Dataset content -

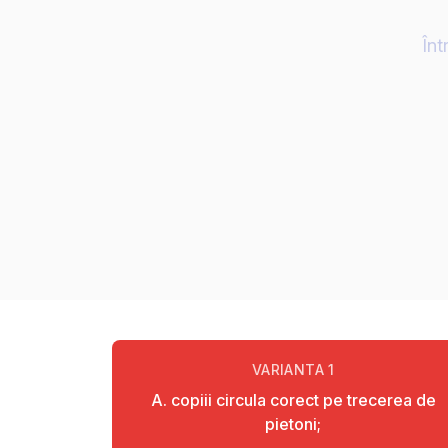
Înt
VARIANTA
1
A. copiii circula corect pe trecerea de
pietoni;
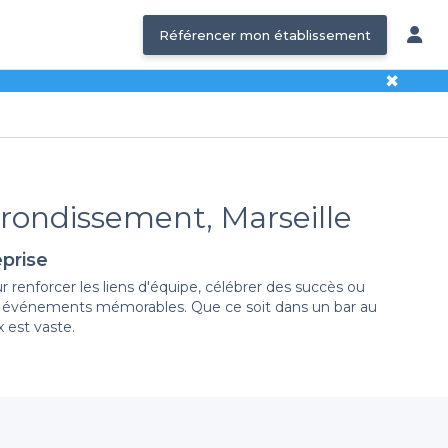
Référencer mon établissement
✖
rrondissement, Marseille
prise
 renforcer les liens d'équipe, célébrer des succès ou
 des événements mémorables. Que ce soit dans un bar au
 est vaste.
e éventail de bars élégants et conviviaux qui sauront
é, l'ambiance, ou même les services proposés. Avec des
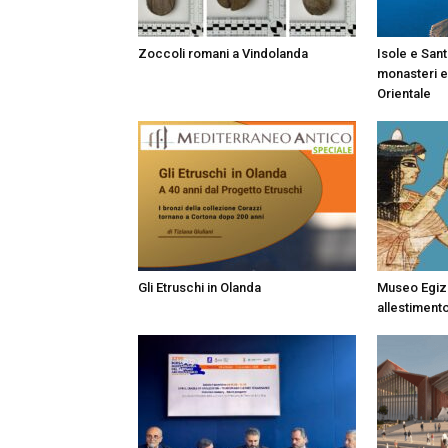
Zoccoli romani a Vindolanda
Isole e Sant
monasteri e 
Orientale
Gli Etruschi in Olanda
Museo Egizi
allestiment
--
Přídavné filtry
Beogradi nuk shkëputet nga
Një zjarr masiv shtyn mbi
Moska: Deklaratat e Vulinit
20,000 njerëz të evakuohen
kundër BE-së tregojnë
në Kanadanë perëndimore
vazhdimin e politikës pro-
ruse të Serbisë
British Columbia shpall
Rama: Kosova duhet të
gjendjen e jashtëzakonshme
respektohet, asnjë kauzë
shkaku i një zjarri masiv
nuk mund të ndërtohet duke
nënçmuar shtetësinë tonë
--
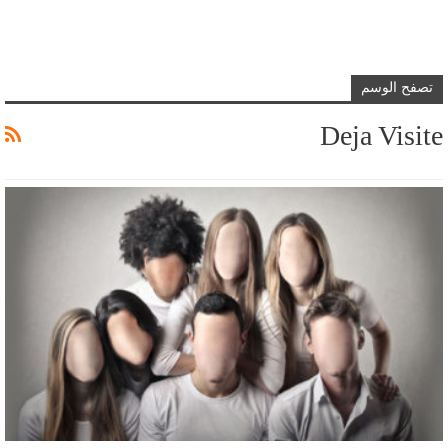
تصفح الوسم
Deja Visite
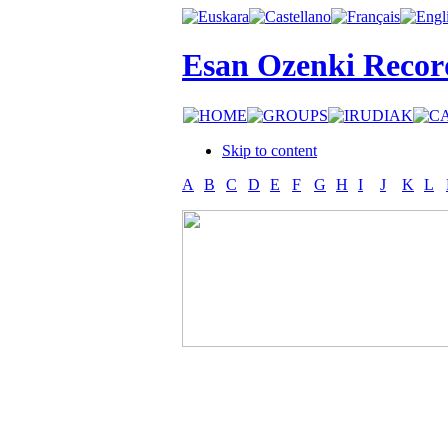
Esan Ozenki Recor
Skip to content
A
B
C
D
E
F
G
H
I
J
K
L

What you will do - Return every line of the material above that contains the word "masiv".

Reply -
Një zjarr masiv shtyn mbi
shkaku i një zjarri masiv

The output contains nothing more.